This saying is a nice ideal, but flawed I’m afraid to say. I’ve always been fond of D.C. Lau’s “Circumstances bring them to maturity“. It is true, even if that is not exactly what the Chinese character’s say in that chapter. Just what is it about ‘circumstances’ that bring us to maturity, and presumably deeper wisdom?
Back in my twenties, I realized how life’s pains were the grist that actually taught me the life lessons I had to learn. It was in those years that I found Buddha’s Four Truths to ‘tell it like it was’. The second truth in particular rang true; especially …the desire to live for the enjoyment of self entangles us in a net of sorrows. Pleasures are the bait and the result is pain. I began seeing “pain” as the likely result of some misstep on my part. I began seeing “pain” as the likely result of some misstep on my part. I knew it would be wise to learn as quickly as possible; otherwise I was destined to revisit the same stumbling block repeatedly. Stumbling wasn’t something to avoid; repeating the same mistake was the problem; it remains an utmost concern.

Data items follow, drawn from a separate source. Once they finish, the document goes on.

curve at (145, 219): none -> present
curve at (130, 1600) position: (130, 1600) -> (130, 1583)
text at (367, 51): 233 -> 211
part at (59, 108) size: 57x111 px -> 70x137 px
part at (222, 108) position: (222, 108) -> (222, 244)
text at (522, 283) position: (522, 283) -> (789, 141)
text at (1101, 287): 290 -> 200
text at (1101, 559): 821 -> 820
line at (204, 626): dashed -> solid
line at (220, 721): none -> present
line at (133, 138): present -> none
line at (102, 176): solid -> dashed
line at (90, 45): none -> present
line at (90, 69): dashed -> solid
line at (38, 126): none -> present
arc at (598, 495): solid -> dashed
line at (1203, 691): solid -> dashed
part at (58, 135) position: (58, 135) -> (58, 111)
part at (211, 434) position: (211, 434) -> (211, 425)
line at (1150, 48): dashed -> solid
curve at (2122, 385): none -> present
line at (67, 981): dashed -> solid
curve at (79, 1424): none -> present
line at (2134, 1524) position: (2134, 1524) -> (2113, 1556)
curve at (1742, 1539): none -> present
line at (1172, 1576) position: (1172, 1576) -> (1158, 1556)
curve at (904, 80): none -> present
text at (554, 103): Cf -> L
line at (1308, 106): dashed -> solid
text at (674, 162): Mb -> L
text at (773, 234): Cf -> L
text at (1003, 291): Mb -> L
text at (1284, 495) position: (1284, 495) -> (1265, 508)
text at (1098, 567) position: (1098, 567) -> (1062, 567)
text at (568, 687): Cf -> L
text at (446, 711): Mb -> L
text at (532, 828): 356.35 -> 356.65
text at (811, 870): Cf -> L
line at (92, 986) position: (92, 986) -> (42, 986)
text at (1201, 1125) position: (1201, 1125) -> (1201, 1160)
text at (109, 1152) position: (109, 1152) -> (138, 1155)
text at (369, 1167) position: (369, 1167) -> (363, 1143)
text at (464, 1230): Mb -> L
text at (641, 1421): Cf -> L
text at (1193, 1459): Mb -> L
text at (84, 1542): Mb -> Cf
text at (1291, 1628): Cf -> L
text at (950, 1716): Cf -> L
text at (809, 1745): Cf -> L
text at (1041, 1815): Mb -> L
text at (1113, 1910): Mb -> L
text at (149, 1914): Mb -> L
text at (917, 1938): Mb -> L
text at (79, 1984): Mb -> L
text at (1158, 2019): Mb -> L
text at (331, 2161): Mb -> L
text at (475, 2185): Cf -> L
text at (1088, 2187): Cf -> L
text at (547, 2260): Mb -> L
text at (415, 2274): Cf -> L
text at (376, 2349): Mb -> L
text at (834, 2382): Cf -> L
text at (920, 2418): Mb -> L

That people become wiser as they age is a commonly held view. It is one of a few with which I can’t quibble. I’ve always thought that a person’s accumulation of life experience was the key reason for this. A few days ago, I took this view a step further by asking myself, what is in the field-of-experience that drags us down into deeper maturity? Well duh… pain of course!
Now at 70, there is a lot more background pain to deal with. Earlier in life, it was self-inflicted pain, i.e., “…Pleasures are the bait and the result is pain” pain. As I’m aging, a whole slew of ‘undeserved’ pain is showing up. There is the general and increasing loss of acuity of the senses—hearing, sight, taste, smell. Then there is the physical decline—skin that spouts blood with the slightest scrape. I now say, after working in the garden a while, that if I’m not bleeding somewhere, I’ve not really done anything. The decline of physical ability, the stiffness, and the arthritis is always knocking at awareness’s door.
These pains are the sort everyone will suffer as they age to one extent or another. These ‘undeserved’ declines and feeling the ‘unfairness’ of entropy are incredibly powerful forces. Yielding to them gracefully brings precious humility and wisdom. This approach is nicely spoken to in chapter 61, Using stillness she serves the lower position.
Words to the unwise fall upon deaf ears
Recently I faced up to the fact that We only understand what we know. If true, what hope is there for the young to hear any words to the wise? They naturally lack the wisdom required to understand. It takes wisdom to know wisdom, or as I like to say, “It takes a sage to know as sage.” This natural ignorance has another repercussion. The young easily end up taking another person’s ostensible wisdom at face value that often ends up being misguided faith. “Beware of false prophets”, I believe the Bible says somewhere.
It is a conundrum for sure! The difficulty lies in not having the experience to know whether one has the experience to know. Given this, how can one judge the wisdom of any words offered as ‘words of wisdom’? Misinterpretation and misunderstanding are inevitable. As far as I’ve found, this is only mitigated by embracing the view expressed in chapter 71. Alas, even here, some degree of humility and reflection are essential… like I said, “It takes wisdom to know wisdom”. Life’s a trip! 😉
Realizing I don’t know is superior, not knowing this realization is a defect.
Man alone faults this defect, this so as not to be defective.
The sacred person is not defective, taking his defect as a defect.
Man alone has this defect, this is because to him there is no defect.